What you return must be the exact lines of the material below, from the first through the one that has "PRIMERA CONSIDERACIÓN", with no pictures and, please, nothing else.

• **SOURCE RECORDS**
%%

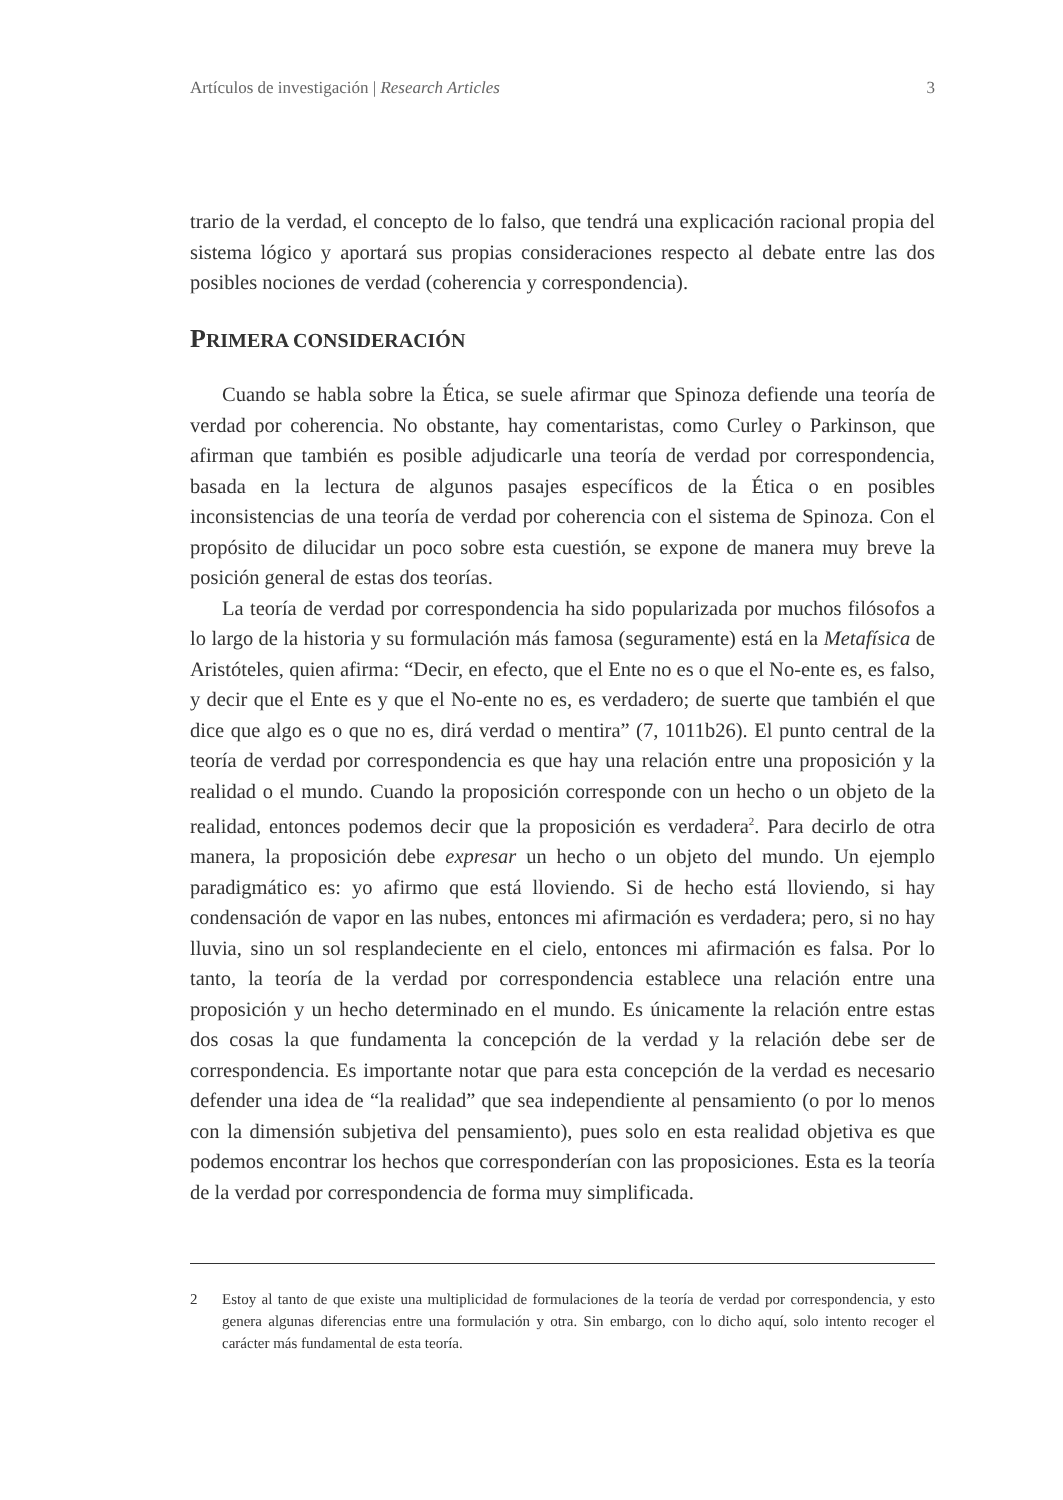Artículos de investigación | Research Articles
3
trario de la verdad, el concepto de lo falso, que tendrá una explicación racional propia del sistema lógico y aportará sus propias consideraciones respecto al debate entre las dos posibles nociones de verdad (coherencia y correspondencia).
PRIMERA CONSIDERACIÓN
Cuando se habla sobre la Ética, se suele afirmar que Spinoza defiende una teoría de verdad por coherencia. No obstante, hay comentaristas, como Curley o Parkinson, que afirman que también es posible adjudicarle una teoría de verdad por correspondencia, basada en la lectura de algunos pasajes específicos de la Ética o en posibles inconsistencias de una teoría de verdad por coherencia con el sistema de Spinoza. Con el propósito de dilucidar un poco sobre esta cuestión, se expone de manera muy breve la posición general de estas dos teorías.
La teoría de verdad por correspondencia ha sido popularizada por muchos filósofos a lo largo de la historia y su formulación más famosa (seguramente) está en la Metafísica de Aristóteles, quien afirma: “Decir, en efecto, que el Ente no es o que el No-ente es, es falso, y decir que el Ente es y que el No-ente no es, es verdadero; de suerte que también el que dice que algo es o que no es, dirá verdad o mentira” (7, 1011b26). El punto central de la teoría de verdad por correspondencia es que hay una relación entre una proposición y la realidad o el mundo. Cuando la proposición corresponde con un hecho o un objeto de la realidad, entonces podemos decir que la proposición es verdadera<sup>2</sup>. Para decirlo de otra manera, la proposición debe expresar un hecho o un objeto del mundo. Un ejemplo paradigmático es: yo afirmo que está lloviendo. Si de hecho está lloviendo, si hay condensación de vapor en las nubes, entonces mi afirmación es verdadera; pero, si no hay lluvia, sino un sol resplandeciente en el cielo, entonces mi afirmación es falsa. Por lo tanto, la teoría de la verdad por correspondencia establece una relación entre una proposición y un hecho determinado en el mundo. Es únicamente la relación entre estas dos cosas la que fundamenta la concepción de la verdad y la relación debe ser de correspondencia. Es importante notar que para esta concepción de la verdad es necesario defender una idea de “la realidad” que sea independiente al pensamiento (o por lo menos con la dimensión subjetiva del pensamiento), pues solo en esta realidad objetiva es que podemos encontrar los hechos que corresponderían con las proposiciones. Esta es la teoría de la verdad por correspondencia de forma muy simplificada.
2 Estoy al tanto de que existe una multiplicidad de formulaciones de la teoría de verdad por correspondencia, y esto genera algunas diferencias entre una formulación y otra. Sin embargo, con lo dicho aquí, solo intento recoger el carácter más fundamental de esta teoría.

%%

• **EXPECTED ANSWER**
Artículos de investigación | Research Articles
3
trario de la verdad, el concepto de lo falso, que tendrá una explicación racional propia del sistema lógico y aportará sus propias consideraciones respecto al debate entre las dos posibles nociones de verdad (coherencia y correspondencia).
PRIMERA CONSIDERACIÓN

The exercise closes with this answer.